Si bien son dieciséis las iglesias patrimoniales, son muchas más las existentes en el archipiélago de Chiloé y su origen histórico se remonta al siglo XVII. En 1608 llegaron los jesuitas a misionar a la región y uno de sus primeros logros fue establecer, a partir del año siguiente, lo que se conoció como la “Misión Circular”, una estrategia pastoral que tenía como particularidad el realizar un viaje durante seis meses en las llamadas “dalcas”, unas canoas que utilizaba la etnia huilliche para desplazarse a remo por los distintos rincones del archipiélago. La primera travesía la hicieron los padres Melchor Venegas, quien era criollo chileno y hablaba la lengua mapudungun, y Juan Bautista Ferrufino, quien provenía de la península itálica. Ambos, con la ayuda de indígenas locales, establecieron una ruta misional que significó no sólo visitar a las diversas comunidades locales de la etnia referida, sino también construir unas pequeñas capillas de madera en cada lugar en que estuvieron como una forma de dejar registro de cristiandad, y al mismo tiempo, que dicho espacio se transformara en un centro de reunión para las sucesivas visitas de los misioneros. Estas capillas debieron ser muy precarias y de techo pajizo, levantadas con la esperanza que resistieran el crudo invierno y a la espera de que más adelante se pudiesen hacer mejoras sustantivas. A cargo de las capillas los jesuitas designaron a un fiscal huilliche, que quedaba con la responsabilidad de seguir el trabajo de evangelización y custodiar ese pequeño espacio sacro.

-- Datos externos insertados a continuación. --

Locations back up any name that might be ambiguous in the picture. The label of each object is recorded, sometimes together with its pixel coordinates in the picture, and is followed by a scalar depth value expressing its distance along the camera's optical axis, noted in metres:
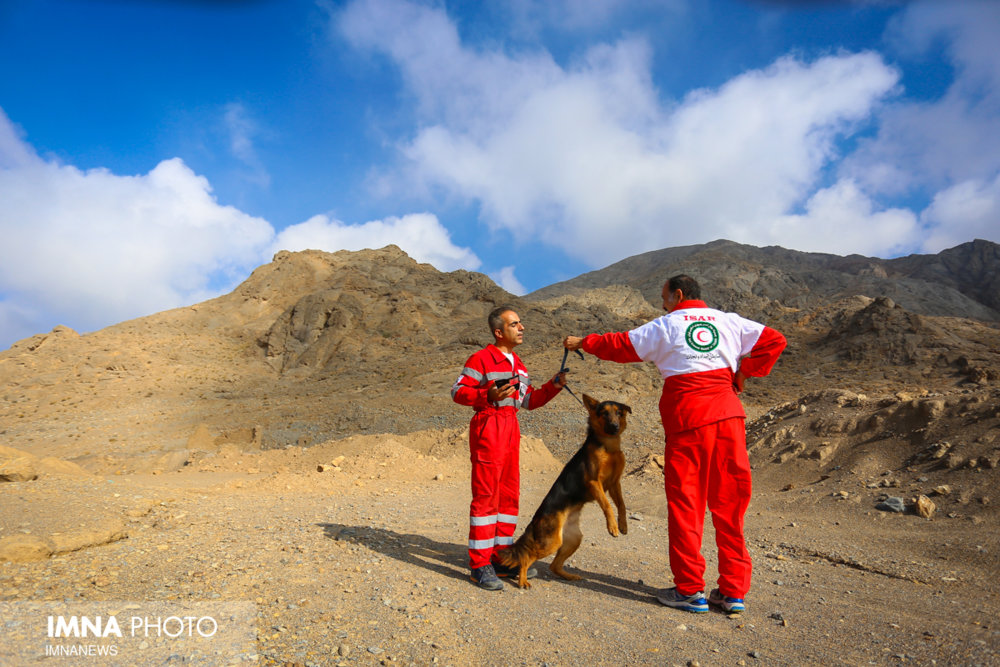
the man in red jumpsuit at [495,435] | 4.18
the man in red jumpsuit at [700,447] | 3.70
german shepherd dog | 4.01
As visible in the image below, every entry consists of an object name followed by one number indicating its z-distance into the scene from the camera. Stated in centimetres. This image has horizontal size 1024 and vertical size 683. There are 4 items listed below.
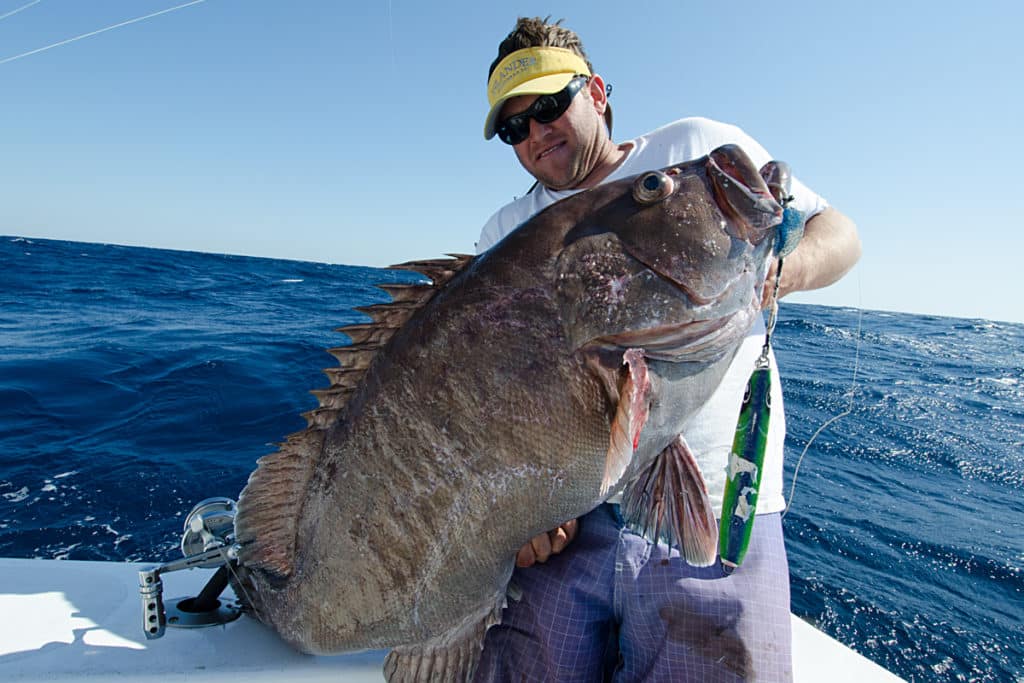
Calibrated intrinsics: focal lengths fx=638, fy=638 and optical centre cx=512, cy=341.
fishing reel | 71
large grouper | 57
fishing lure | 61
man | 68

La misión circular se comenzó a repetir cada primavera y los jesuitas oficializaron el método a tal punto que se mantuvo vigente hasta 1767, año en que por decisión del rey Carlos III de España, todos los miembros de la orden fueron expulsados de sus dominios en la península Ibérica, América y Filipinas.

Al momento de la expulsión o “extrañamiento”, en Chiloé los jesuitas habían levantado más de setenta capillas, las que habían mejorado su calidad constructiva, aunque la mayoría seguían siendo templos muy sencillos y carentes de ornamentos interiores. Pero una de dichas capillas tenía una arquitectura superior, levantada por un hermano jesuita de origen germano, Anton Miller. La iglesia era la de Santa María de Achao, en la isla de Quinchao, bella construcción que es la única que se conserva de tiempos jesuitas, y es una de las dieciséis iglesias patrimoniales de la humanidad. Las otras quince iglesias son de tiempos de la misión franciscana que reemplazó a los jesuitas años más tarde, construidas en su mayoría en el siglo XIX o en los primeros años del siglo XX. Los franciscanos no solo retomaron la obra jesuita, sino que supieron profundizarla mucho más, reconstruyendo capillas en todo el archipiélago y legando una profunda religiosidad popular. Y en los jesuitas podemos hallar el origen histórico remoto de ese “jardín de iglesias” y la institución de los “fiscales”, que aún perdura en la cultura chilota, que custodia los templos y vela por la fe de sus comunidades.